DATASET RECORDS Start Marker

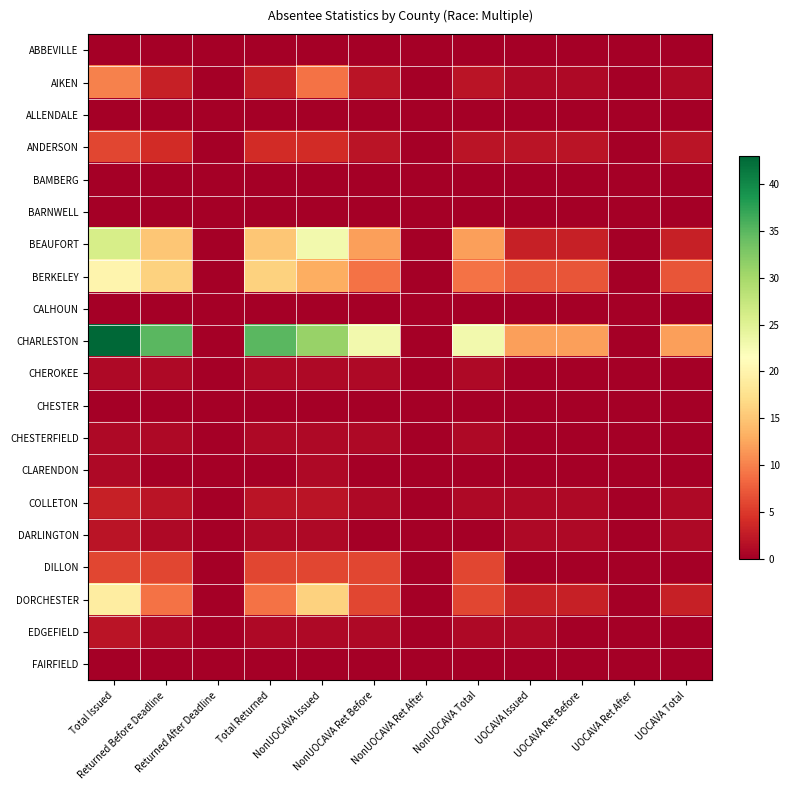

Reading left to right, list all the values displayed in this chart.

ABBEVILLE: Total Issued=0	Returned Before Deadline=0	Returned After Deadline=0	Total Returned=0	NonUOCAVA Issued=0	NonUOCAVA Ret Before=0	NonUOCAVA Ret After=0	NonUOCAVA Total=0	UOCAVA Issued=0	UOCAVA Ret Before=0	UOCAVA Ret After=0	UOCAVA Total=0
AIKEN: Total Issued=10	Returned Before Deadline=3	Returned After Deadline=0	Total Returned=3	NonUOCAVA Issued=9	NonUOCAVA Ret Before=2	NonUOCAVA Ret After=0	NonUOCAVA Total=2	UOCAVA Issued=1	UOCAVA Ret Before=1	UOCAVA Ret After=0	UOCAVA Total=1
ALLENDALE: Total Issued=0	Returned Before Deadline=0	Returned After Deadline=0	Total Returned=0	NonUOCAVA Issued=0	NonUOCAVA Ret Before=0	NonUOCAVA Ret After=0	NonUOCAVA Total=0	UOCAVA Issued=0	UOCAVA Ret Before=0	UOCAVA Ret After=0	UOCAVA Total=0
ANDERSON: Total Issued=6	Returned Before Deadline=4	Returned After Deadline=0	Total Returned=4	NonUOCAVA Issued=4	NonUOCAVA Ret Before=2	NonUOCAVA Ret After=0	NonUOCAVA Total=2	UOCAVA Issued=2	UOCAVA Ret Before=2	UOCAVA Ret After=0	UOCAVA Total=2
BAMBERG: Total Issued=0	Returned Before Deadline=0	Returned After Deadline=0	Total Returned=0	NonUOCAVA Issued=0	NonUOCAVA Ret Before=0	NonUOCAVA Ret After=0	NonUOCAVA Total=0	UOCAVA Issued=0	UOCAVA Ret Before=0	UOCAVA Ret After=0	UOCAVA Total=0
BARNWELL: Total Issued=0	Returned Before Deadline=0	Returned After Deadline=0	Total Returned=0	NonUOCAVA Issued=0	NonUOCAVA Ret Before=0	NonUOCAVA Ret After=0	NonUOCAVA Total=0	UOCAVA Issued=0	UOCAVA Ret Before=0	UOCAVA Ret After=0	UOCAVA Total=0
BEAUFORT: Total Issued=26	Returned Before Deadline=15	Returned After Deadline=0	Total Returned=15	NonUOCAVA Issued=23	NonUOCAVA Ret Before=12	NonUOCAVA Ret After=0	NonUOCAVA Total=12	UOCAVA Issued=3	UOCAVA Ret Before=3	UOCAVA Ret After=0	UOCAVA Total=3
BERKELEY: Total Issued=20	Returned Before Deadline=16	Returned After Deadline=0	Total Returned=16	NonUOCAVA Issued=13	NonUOCAVA Ret Before=9	NonUOCAVA Ret After=0	NonUOCAVA Total=9	UOCAVA Issued=7	UOCAVA Ret Before=7	UOCAVA Ret After=0	UOCAVA Total=7
CALHOUN: Total Issued=0	Returned Before Deadline=0	Returned After Deadline=0	Total Returned=0	NonUOCAVA Issued=0	NonUOCAVA Ret Before=0	NonUOCAVA Ret After=0	NonUOCAVA Total=0	UOCAVA Issued=0	UOCAVA Ret Before=0	UOCAVA Ret After=0	UOCAVA Total=0
CHARLESTON: Total Issued=43	Returned Before Deadline=35	Returned After Deadline=0	Total Returned=35	NonUOCAVA Issued=31	NonUOCAVA Ret Before=23	NonUOCAVA Ret After=0	NonUOCAVA Total=23	UOCAVA Issued=12	UOCAVA Ret Before=12	UOCAVA Ret After=0	UOCAVA Total=12
CHEROKEE: Total Issued=1	Returned Before Deadline=1	Returned After Deadline=0	Total Returned=1	NonUOCAVA Issued=1	NonUOCAVA Ret Before=1	NonUOCAVA Ret After=0	NonUOCAVA Total=1	UOCAVA Issued=0	UOCAVA Ret Before=0	UOCAVA Ret After=0	UOCAVA Total=0
CHESTER: Total Issued=0	Returned Before Deadline=0	Returned After Deadline=0	Total Returned=0	NonUOCAVA Issued=0	NonUOCAVA Ret Before=0	NonUOCAVA Ret After=0	NonUOCAVA Total=0	UOCAVA Issued=0	UOCAVA Ret Before=0	UOCAVA Ret After=0	UOCAVA Total=0
CHESTERFIELD: Total Issued=1	Returned Before Deadline=1	Returned After Deadline=0	Total Returned=1	NonUOCAVA Issued=1	NonUOCAVA Ret Before=1	NonUOCAVA Ret After=0	NonUOCAVA Total=1	UOCAVA Issued=0	UOCAVA Ret Before=0	UOCAVA Ret After=0	UOCAVA Total=0
CLARENDON: Total Issued=1	Returned Before Deadline=0	Returned After Deadline=0	Total Returned=0	NonUOCAVA Issued=1	NonUOCAVA Ret Before=0	NonUOCAVA Ret After=0	NonUOCAVA Total=0	UOCAVA Issued=0	UOCAVA Ret Before=0	UOCAVA Ret After=0	UOCAVA Total=0
COLLETON: Total Issued=3	Returned Before Deadline=2	Returned After Deadline=0	Total Returned=2	NonUOCAVA Issued=2	NonUOCAVA Ret Before=1	NonUOCAVA Ret After=0	NonUOCAVA Total=1	UOCAVA Issued=1	UOCAVA Ret Before=1	UOCAVA Ret After=0	UOCAVA Total=1
DARLINGTON: Total Issued=2	Returned Before Deadline=1	Returned After Deadline=0	Total Returned=1	NonUOCAVA Issued=1	NonUOCAVA Ret Before=0	NonUOCAVA Ret After=0	NonUOCAVA Total=0	UOCAVA Issued=1	UOCAVA Ret Before=1	UOCAVA Ret After=0	UOCAVA Total=1
DILLON: Total Issued=6	Returned Before Deadline=6	Returned After Deadline=0	Total Returned=6	NonUOCAVA Issued=6	NonUOCAVA Ret Before=6	NonUOCAVA Ret After=0	NonUOCAVA Total=6	UOCAVA Issued=0	UOCAVA Ret Before=0	UOCAVA Ret After=0	UOCAVA Total=0
DORCHESTER: Total Issued=19	Returned Before Deadline=9	Returned After Deadline=0	Total Returned=9	NonUOCAVA Issued=16	NonUOCAVA Ret Before=6	NonUOCAVA Ret After=0	NonUOCAVA Total=6	UOCAVA Issued=3	UOCAVA Ret Before=3	UOCAVA Ret After=0	UOCAVA Total=3
EDGEFIELD: Total Issued=2	Returned Before Deadline=1	Returned After Deadline=0	Total Returned=1	NonUOCAVA Issued=1	NonUOCAVA Ret Before=1	NonUOCAVA Ret After=0	NonUOCAVA Total=1	UOCAVA Issued=1	UOCAVA Ret Before=0	UOCAVA Ret After=0	UOCAVA Total=0
FAIRFIELD: Total Issued=0	Returned Before Deadline=0	Returned After Deadline=0	Total Returned=0	NonUOCAVA Issued=0	NonUOCAVA Ret Before=0	NonUOCAVA Ret After=0	NonUOCAVA Total=0	UOCAVA Issued=0	UOCAVA Ret Before=0	UOCAVA Ret After=0	UOCAVA Total=0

DATASET RECORDS End Marker

**TASK TO CARRY OUT**
Report every line of the records that contains the string "BARNWELL", copying each such line in full.

**RESPONSE AREA**
BARNWELL: Total Issued=0	Returned Before Deadline=0	Returned After Deadline=0	Total Returned=0	NonUOCAVA Issued=0	NonUOCAVA Ret Before=0	NonUOCAVA Ret After=0	NonUOCAVA Total=0	UOCAVA Issued=0	UOCAVA Ret Before=0	UOCAVA Ret After=0	UOCAVA Total=0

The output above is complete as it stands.